Stored dataset items
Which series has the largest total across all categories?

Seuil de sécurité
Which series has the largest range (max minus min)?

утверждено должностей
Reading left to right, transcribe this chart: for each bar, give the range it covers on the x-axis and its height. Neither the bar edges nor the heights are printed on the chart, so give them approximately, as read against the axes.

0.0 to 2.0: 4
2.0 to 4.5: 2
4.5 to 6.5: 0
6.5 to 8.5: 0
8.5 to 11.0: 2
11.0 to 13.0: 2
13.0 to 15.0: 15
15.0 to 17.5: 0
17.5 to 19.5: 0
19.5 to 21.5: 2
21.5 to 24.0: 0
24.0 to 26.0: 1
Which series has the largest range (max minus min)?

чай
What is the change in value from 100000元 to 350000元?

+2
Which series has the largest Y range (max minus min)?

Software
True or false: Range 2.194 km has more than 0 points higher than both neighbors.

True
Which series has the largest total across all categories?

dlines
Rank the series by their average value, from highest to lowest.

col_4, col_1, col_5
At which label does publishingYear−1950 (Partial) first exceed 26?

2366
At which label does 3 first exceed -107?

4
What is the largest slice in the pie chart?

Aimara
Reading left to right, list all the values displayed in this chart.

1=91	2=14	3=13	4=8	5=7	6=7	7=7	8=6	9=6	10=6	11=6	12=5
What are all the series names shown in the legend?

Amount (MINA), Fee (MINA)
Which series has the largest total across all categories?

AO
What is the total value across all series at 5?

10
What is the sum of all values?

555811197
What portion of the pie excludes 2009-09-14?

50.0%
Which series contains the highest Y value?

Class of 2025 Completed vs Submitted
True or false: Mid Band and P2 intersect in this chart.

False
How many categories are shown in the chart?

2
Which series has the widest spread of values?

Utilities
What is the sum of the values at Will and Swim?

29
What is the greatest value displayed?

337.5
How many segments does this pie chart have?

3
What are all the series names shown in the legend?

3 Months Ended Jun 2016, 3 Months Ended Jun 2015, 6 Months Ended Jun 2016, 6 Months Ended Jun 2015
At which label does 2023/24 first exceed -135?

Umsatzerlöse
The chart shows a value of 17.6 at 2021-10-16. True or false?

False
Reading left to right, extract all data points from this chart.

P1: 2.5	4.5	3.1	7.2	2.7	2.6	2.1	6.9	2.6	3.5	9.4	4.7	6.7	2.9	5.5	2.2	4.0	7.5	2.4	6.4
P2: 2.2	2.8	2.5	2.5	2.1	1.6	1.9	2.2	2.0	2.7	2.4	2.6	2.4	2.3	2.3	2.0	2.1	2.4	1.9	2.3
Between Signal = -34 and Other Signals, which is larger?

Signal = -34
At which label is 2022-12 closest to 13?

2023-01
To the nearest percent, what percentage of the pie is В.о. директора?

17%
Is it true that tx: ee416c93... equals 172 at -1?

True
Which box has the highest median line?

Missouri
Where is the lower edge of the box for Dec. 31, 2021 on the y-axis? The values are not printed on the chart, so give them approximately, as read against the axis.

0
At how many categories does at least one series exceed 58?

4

Exercise
Rewrite all of the data above, substituting "biggest" for every "largest" and keeping everything else the same.

Result of the exercise
Which series has the biggest total across all categories?

Seuil de sécurité
Which series has the biggest range (max minus min)?

утверждено должностей
Reading left to right, transcribe this chart: for each bar, give the range it covers on the x-axis and its height. Neither the bar edges nor the heights are printed on the chart, so give them approximately, as read against the axes.

0.0 to 2.0: 4
2.0 to 4.5: 2
4.5 to 6.5: 0
6.5 to 8.5: 0
8.5 to 11.0: 2
11.0 to 13.0: 2
13.0 to 15.0: 15
15.0 to 17.5: 0
17.5 to 19.5: 0
19.5 to 21.5: 2
21.5 to 24.0: 0
24.0 to 26.0: 1
Which series has the biggest range (max minus min)?

чай
What is the change in value from 100000元 to 350000元?

+2
Which series has the biggest Y range (max minus min)?

Software
True or false: Range 2.194 km has more than 0 points higher than both neighbors.

True
Which series has the biggest total across all categories?

dlines
Rank the series by their average value, from highest to lowest.

col_4, col_1, col_5
At which label does publishingYear−1950 (Partial) first exceed 26?

2366
At which label does 3 first exceed -107?

4
What is the biggest slice in the pie chart?

Aimara
Reading left to right, list all the values displayed in this chart.

1=91	2=14	3=13	4=8	5=7	6=7	7=7	8=6	9=6	10=6	11=6	12=5
What are all the series names shown in the legend?

Amount (MINA), Fee (MINA)
Which series has the biggest total across all categories?

AO
What is the total value across all series at 5?

10
What is the sum of all values?

555811197
What portion of the pie excludes 2009-09-14?

50.0%
Which series contains the highest Y value?

Class of 2025 Completed vs Submitted
True or false: Mid Band and P2 intersect in this chart.

False
How many categories are shown in the chart?

2
Which series has the widest spread of values?

Utilities
What is the sum of the values at Will and Swim?

29
What is the greatest value displayed?

337.5
How many segments does this pie chart have?

3
What are all the series names shown in the legend?

3 Months Ended Jun 2016, 3 Months Ended Jun 2015, 6 Months Ended Jun 2016, 6 Months Ended Jun 2015
At which label does 2023/24 first exceed -135?

Umsatzerlöse
The chart shows a value of 17.6 at 2021-10-16. True or false?

False
Reading left to right, extract all data points from this chart.

P1: 2.5	4.5	3.1	7.2	2.7	2.6	2.1	6.9	2.6	3.5	9.4	4.7	6.7	2.9	5.5	2.2	4.0	7.5	2.4	6.4
P2: 2.2	2.8	2.5	2.5	2.1	1.6	1.9	2.2	2.0	2.7	2.4	2.6	2.4	2.3	2.3	2.0	2.1	2.4	1.9	2.3
Between Signal = -34 and Other Signals, which is larger?

Signal = -34
At which label is 2022-12 closest to 13?

2023-01
To the nearest percent, what percentage of the pie is В.о. директора?

17%
Is it true that tx: ee416c93... equals 172 at -1?

True
Which box has the highest median line?

Missouri
Where is the lower edge of the box for Dec. 31, 2021 on the y-axis? The values are not printed on the chart, so give them approximately, as read against the axis.

0
At how many categories does at least one series exceed 58?

4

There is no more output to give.